Even without thinking about deliberate abuse there are other problems inherent in using human activity to analyse human activity. Once you start using the computer to analyse the computer, you risk creating feedback cycles. You can see this in the idea of filter bubbles, or ‘YouTube radicalisation’, or even SEO spam. Meanwhile, one of the problems that Facebook has faced is that sometimes having or generating more data degrades the value of the data. This is the newsfeed overload problem: you add 50 or 150 friends, and you share 5 or 10 things every day or so, but so do all of them, and so you have 1,500 items in your feed every day. Dunbar’s number + Zuckerberg’s law = overload ... which gets us to Goodhart’s Law.
“Any observed statistical regularity will tend to collapse once pressure is placed upon it for control purposes.” - Charles Goodhart
Then, how might machine learning change this? I said earlier that the challenge is to work out how to add people to the right point of leverage in the computer, but there is of course another option - get the computer do all of it. Until very recently, the challenge, and the reason these systems existed in the first place, was that there were large classes of problem that computers couldn’t solve but that any human could do very easily. We used to call this ‘things that are easy for people but hard for computers’, but really, it was things that are easy for people to do but hard for people to describe to computers. The breakthrough of machine learning is that it gives us a way for the computer to work out the description.
The cartoon below (from 2014, just after machine learning computer vision systems started taking off), is a good illustration of this change. The first problem is easy but the second was not - until machine learning.
The old way to solve this problem would have been to find a way to get people label the picture - to crowdsource this in some way. In other words, a mechanical Turk. But now, we might not need anyone to look at that picture - with machine learning we can very often automate exactly this request.
So: how many problems could you previously only solve if you applied the aggregate behavior of millions or hundreds of millions of people, which you now could solve with machine learning, without having any users of your own?

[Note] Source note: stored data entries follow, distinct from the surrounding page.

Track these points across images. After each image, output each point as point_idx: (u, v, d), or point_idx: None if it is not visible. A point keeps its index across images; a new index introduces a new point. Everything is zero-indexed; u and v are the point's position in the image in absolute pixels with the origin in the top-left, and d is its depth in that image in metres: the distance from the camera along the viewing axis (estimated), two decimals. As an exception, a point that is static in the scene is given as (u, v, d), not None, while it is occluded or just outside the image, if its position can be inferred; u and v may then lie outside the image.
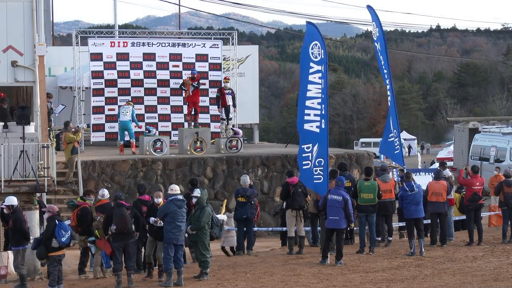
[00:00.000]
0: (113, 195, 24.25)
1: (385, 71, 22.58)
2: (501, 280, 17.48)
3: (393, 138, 22.97)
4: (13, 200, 18.43)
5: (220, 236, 19.26)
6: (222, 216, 20.15)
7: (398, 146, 23.20)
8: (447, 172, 23.93)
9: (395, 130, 22.85)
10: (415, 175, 27.68)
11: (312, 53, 20.65)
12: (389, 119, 23.55)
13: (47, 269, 17.76)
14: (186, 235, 18.27)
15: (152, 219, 18.18)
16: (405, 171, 23.29)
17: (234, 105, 30.35)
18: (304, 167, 20.10)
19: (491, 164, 35.76)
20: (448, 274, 18.23)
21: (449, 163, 48.73)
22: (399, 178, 26.51)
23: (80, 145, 27.86)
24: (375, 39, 22.74)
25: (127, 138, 31.40)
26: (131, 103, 29.90)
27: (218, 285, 17.43)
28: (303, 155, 20.05)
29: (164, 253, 17.54)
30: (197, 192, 18.36)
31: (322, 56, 20.58)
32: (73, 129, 26.65)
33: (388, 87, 22.75)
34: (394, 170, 31.15)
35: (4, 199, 18.73)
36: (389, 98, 22.86)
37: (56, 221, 17.09)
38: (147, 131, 29.33)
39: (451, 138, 66.27)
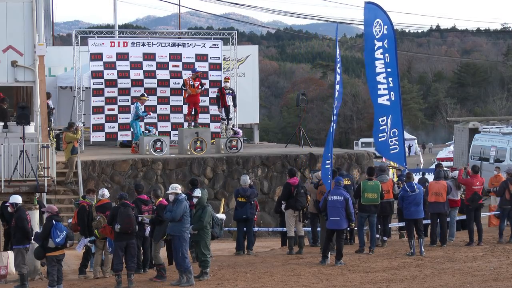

The contradiction in this, of course, is that machine learning is all about having lots of data. Clearly, one could suggest that having a big platform means you have lots of data and so your machine learning will be better as well. That's certainly true, at least to begin with, but I think it's interesting to wonder how many things could only be done with all those users. In the past, if you had a photo of a cat, it would only be labeled ‘cat’ if you had enough users that someone would look at and label that particular image. Today, you don’t need any users to see that particular cat picture - you just need some other users, somewhere else, at some point in the past, to have labeled enough other cat pictures to generate a decent recognition model.
This is just another form of leveraging people: you need people to do the labelling (and to write the rules for how the people do the labelling). But we move the point of leverage, and change, perhaps radically, how many people we need, and so we change some of the ‘winner takes all’ effects. After all, these giant social platforms are vast collections of manually labeled data, so is the glass half empty or half full? Glass half full: they have the world's largest collection of manually label data (in their chosen domain). Glass half empty: it’s manually labeled.
Even where that data might be concentrated in a big platform (and very often it won’t - not at all - as I wrote here), this becomes, well, a platform. Just as AWS became an enabler for startups, who no longer needed millions of users to get economies of scale in infrastructure, a lot of equivalent tools will mean you no longer need millions or billions of users to recognise a cat. You can automate the Turk.